I located this broadside while searching on the Library of Congress American Memory for some primary sources on Fee that showed his constitutional rights were restricted.
In this document Fee explained some of the persecution to which he was subjected. "I have recently, by a portion of your citizens, on the Sabbath day, in the midst of a discourse, by superior force, been torn from the house of worship. By this lawless conduct, my clothes were torn and my person abused. I was then - under threats and weapons, part of the time still drawn - driven, like a manacled slave, some eight or nine miles into an adjoining county." Why was he abused so? Because he had the backbone to claim that slavery would end if people followed Christ's example, "All things whatsoever ye would that men should do unto you do ye even so unto them."
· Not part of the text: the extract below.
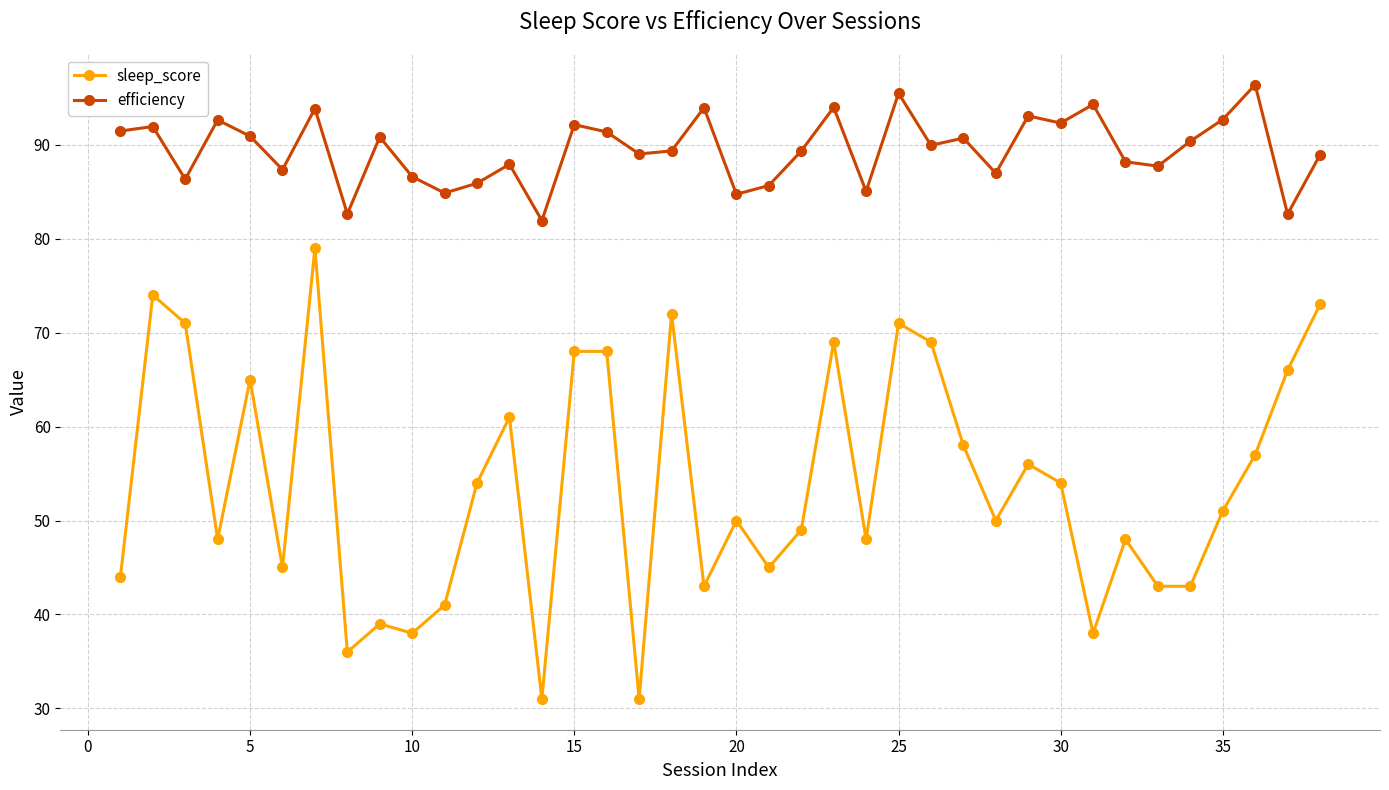

What is the difference between the maximum and minimum values in the sleep_score series?

48.0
Fee claimed that if things did not change and this vigilante terrorism did not end, it would only hurt the prosperity of the state. "Property will sink in value because of like insecurity. One of the pubic journals of Louisville announces the fact that millions of dollars have recently been lost to that city because of recent mobs there [Bloody Monday, two years earlier]. Business men will not come, no the capitalist stay, where there is such insecurity and turmoil. Land will depreciate in value, because few will want to occupy it. All kinds of business must stagnate, as in Western Missouri during the reign of Border-Ruffianism [Bleeding Kansas]. Population will soon become sparse. Schools and churches will die out for want of patronage. Ignorance, vice, and barbarism follow as necessary results."
What then did Fee want? "But I may ask of you equal protection by law in the expression of my sentiments. This is my natural and constitutional right. If I have in any wise violated law, I refuse not to come before legal or constitutional tribunals. But so far as I know, my enemies do not pretend that I have violated law. They openly say I have not. I have maintained that Slavery is a violation of the law of God - the law of love; that this, like all other sins, should be repented of immediately, and that without expatriation or forcible colonization - because the latter would be a violation of Christ's 'golden rule,' and is, as I believe, inexpedient. This expression of opinion is my constitutional right and religious duty."
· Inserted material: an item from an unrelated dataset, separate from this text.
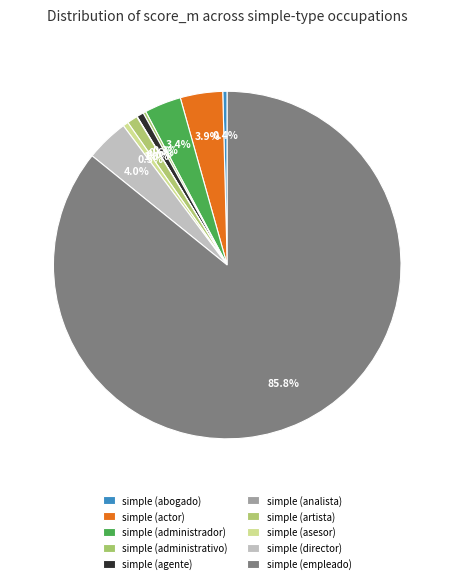

How many segments does this pie chart have?

10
Fee deftly attempted to play the native card to convince his enemies of his sincerity. "I am an native-born citizen. You have often said if Northern men would let you alone you would soon put away Slavery. I now come to you as a native-born, law abiding citizen, entreating you now to begin the work. You mob me, and treat me as bad as you do Northern men. Can you thus convince the world that you are sincere in your professions of willingness to put away Slavery?"
Fee touched on other subjects that related to slavery. He claimed he was not a "hireling," but that he was working on his own conviction. He claimed that he did not promote amalgamation [race mixing], but rather, that the institution of slavery encouraged amalgamation between slaveowners and their chattel.
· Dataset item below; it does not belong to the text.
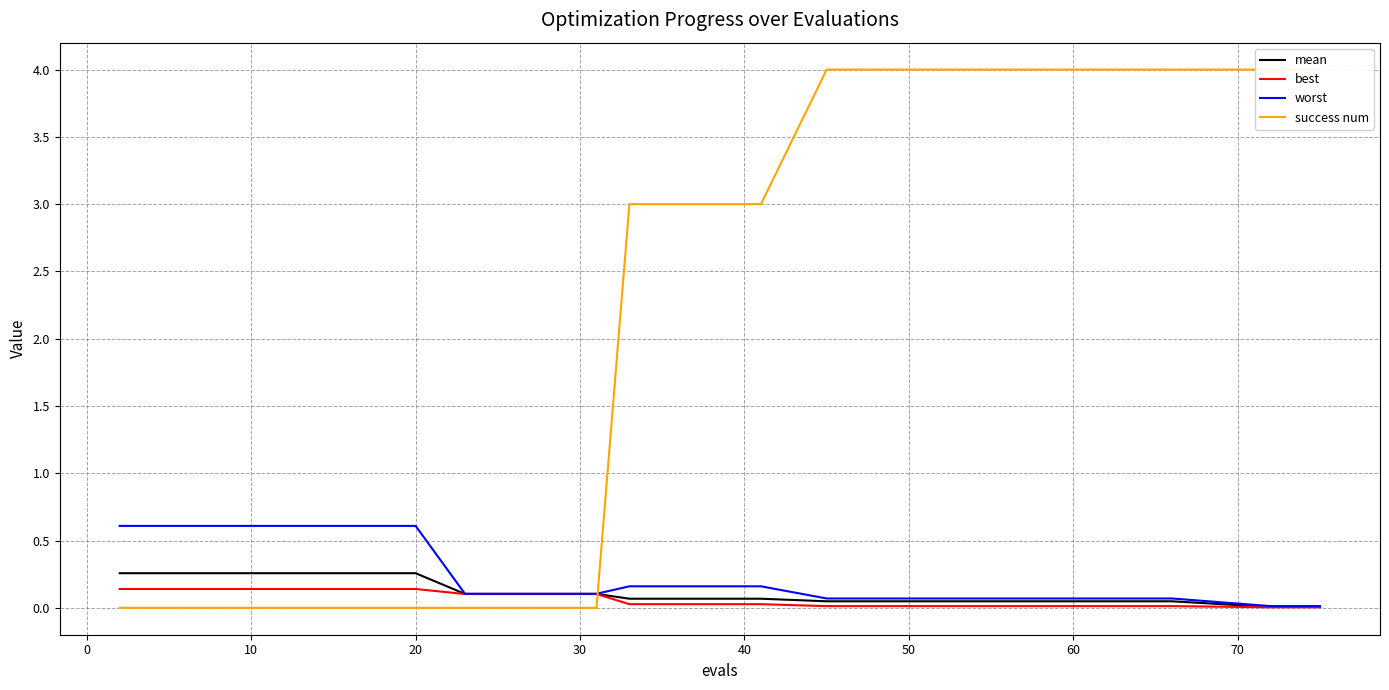

Reading left to right, what are all the values shown in this chart?

mean: 0.3	0.3	0.3	0.3	0.3	0.3	0.1	0.1	0.1	0.1	0.1	0.0	0.0	0.0	0.0	0.0	0.0	0.0
best: 0.1	0.1	0.1	0.1	0.1	0.1	0.1	0.1	0.1	0.0	0.0	0.0	0.0	0.0	0.0	0.0	0.0	0.0
worst: 0.6	0.6	0.6	0.6	0.6	0.6	0.1	0.1	0.1	0.2	0.2	0.1	0.1	0.1	0.1	0.0	0.0	0.0
success num: 0.0	0.0	0.0	0.0	0.0	0.0	0.0	0.0	0.0	3.0	3.0	4.0	4.0	4.0	4.0	4.0	4.0	4.0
Fee ended his pleas with some probing and empathetic questions. "Must I suffer longer? Must my wife and friends be roused at the hour of midnight to go and search for my body, perhaps mangled and torn by a drunken and infuriated mob? Must virtue-loving women and venerable fathers be further disturbed in religious devotions, cursed and abused, with weapons of death over them? Finally, Fee closed, "Will not the lovers of virtue and domestic security speak out, act timely, and in the spirit of love restore order and peace, and wipe out what otherwise will be eternal disgrace? I want not revenge, but protection."
John G. Fee, Berrea [sic], Madison Co., Ky., July 30, 1857.